[WHAT YOU WILL DO]
Your output is the line containing "Locate the man" plus all lines after it to the end of the records, reproduced exactly, with nothing else.

■ ■ ■ ■

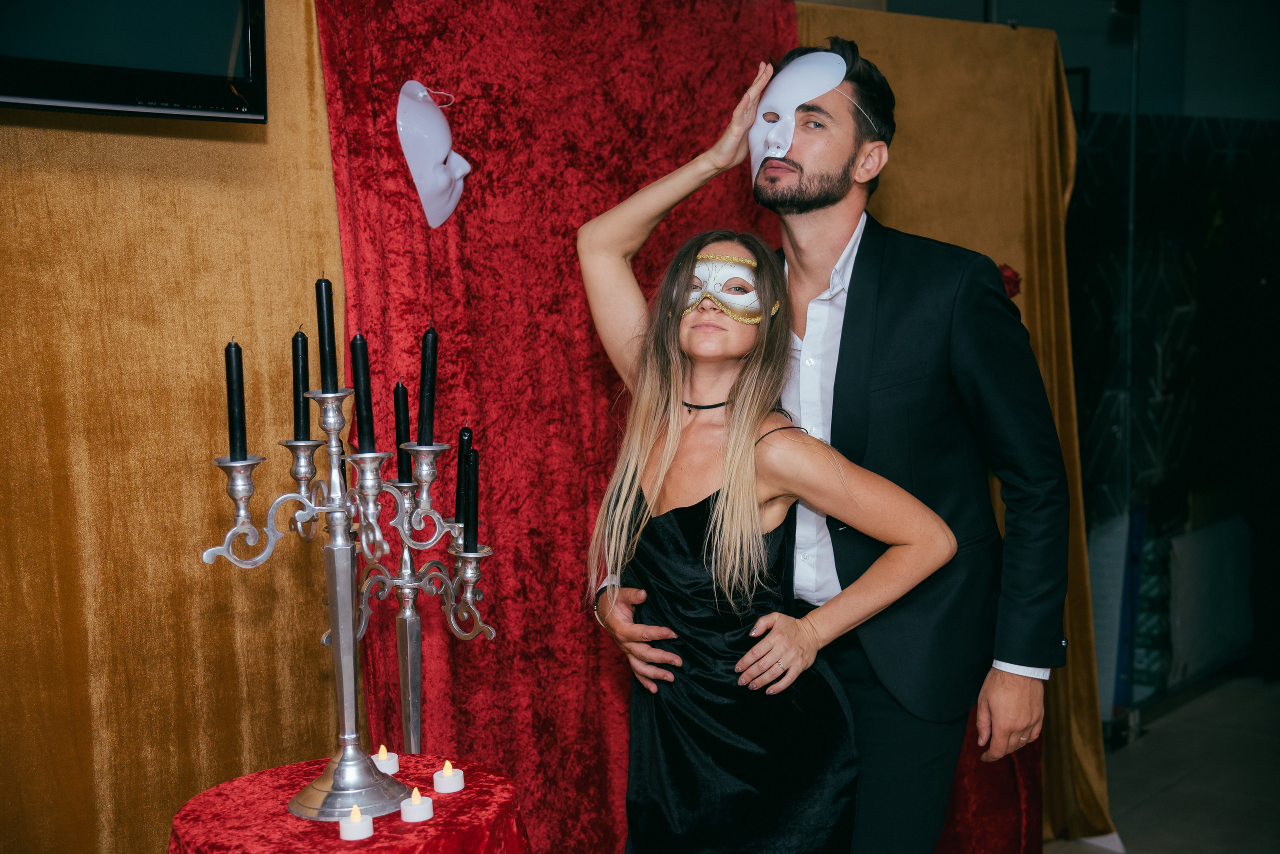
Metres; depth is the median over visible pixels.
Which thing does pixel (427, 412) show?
candle
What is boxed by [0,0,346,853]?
gold curtain
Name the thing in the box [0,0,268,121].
television
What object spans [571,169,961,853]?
woman
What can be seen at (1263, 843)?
floor
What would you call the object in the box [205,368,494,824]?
candelabra
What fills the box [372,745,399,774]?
tealight
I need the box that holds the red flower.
[997,262,1021,298]
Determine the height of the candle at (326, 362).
0.198 m
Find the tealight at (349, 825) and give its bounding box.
[339,804,374,840]
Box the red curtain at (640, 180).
[313,0,796,853]
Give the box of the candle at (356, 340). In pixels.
[351,333,375,455]
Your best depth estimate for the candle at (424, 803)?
2.62 m
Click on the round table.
(469, 793)
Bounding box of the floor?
[1038,673,1279,853]
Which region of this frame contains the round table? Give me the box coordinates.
[168,752,527,853]
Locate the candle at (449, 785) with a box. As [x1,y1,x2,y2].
[432,761,464,794]
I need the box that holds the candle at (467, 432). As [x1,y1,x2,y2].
[455,427,473,544]
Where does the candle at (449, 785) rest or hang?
on the round table
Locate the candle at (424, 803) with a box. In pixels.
[399,786,434,822]
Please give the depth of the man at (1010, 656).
3.10 m
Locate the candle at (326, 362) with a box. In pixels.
[315,273,338,393]
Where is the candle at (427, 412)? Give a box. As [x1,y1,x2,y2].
[418,325,437,444]
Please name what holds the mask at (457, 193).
attached to the red curtain at (640, 180)
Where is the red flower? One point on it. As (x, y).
(1008, 277)
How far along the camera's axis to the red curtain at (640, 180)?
3.70 m
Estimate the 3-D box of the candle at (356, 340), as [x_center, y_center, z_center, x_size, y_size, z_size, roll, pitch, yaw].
[-0.414,-0.052,2.759,0.032,0.201,0.031,4,7,38]
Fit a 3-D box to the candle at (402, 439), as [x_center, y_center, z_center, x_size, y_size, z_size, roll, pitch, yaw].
[-0.405,0.006,3.157,0.029,0.184,0.028,4,7,38]
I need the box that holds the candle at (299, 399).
[291,329,310,440]
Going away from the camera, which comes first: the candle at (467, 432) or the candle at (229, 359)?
the candle at (229, 359)
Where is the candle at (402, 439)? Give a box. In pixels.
[394,380,411,484]
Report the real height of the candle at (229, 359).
0.196 m
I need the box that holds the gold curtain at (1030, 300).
[796,0,1106,850]
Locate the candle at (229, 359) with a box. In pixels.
[224,339,247,458]
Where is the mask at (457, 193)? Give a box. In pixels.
[396,78,469,229]
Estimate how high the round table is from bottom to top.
0.693 m
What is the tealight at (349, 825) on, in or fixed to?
on the round table
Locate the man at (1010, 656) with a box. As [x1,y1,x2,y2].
[584,39,1066,853]
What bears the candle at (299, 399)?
in the candelabra at (236, 497)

■ ■ ■ ■

[RESPONSE TO THE TASK]
Locate the man at (1010, 656) with a box. As [x1,y1,x2,y2].
[584,39,1066,853]
What bears the candle at (299, 399)?
in the candelabra at (236, 497)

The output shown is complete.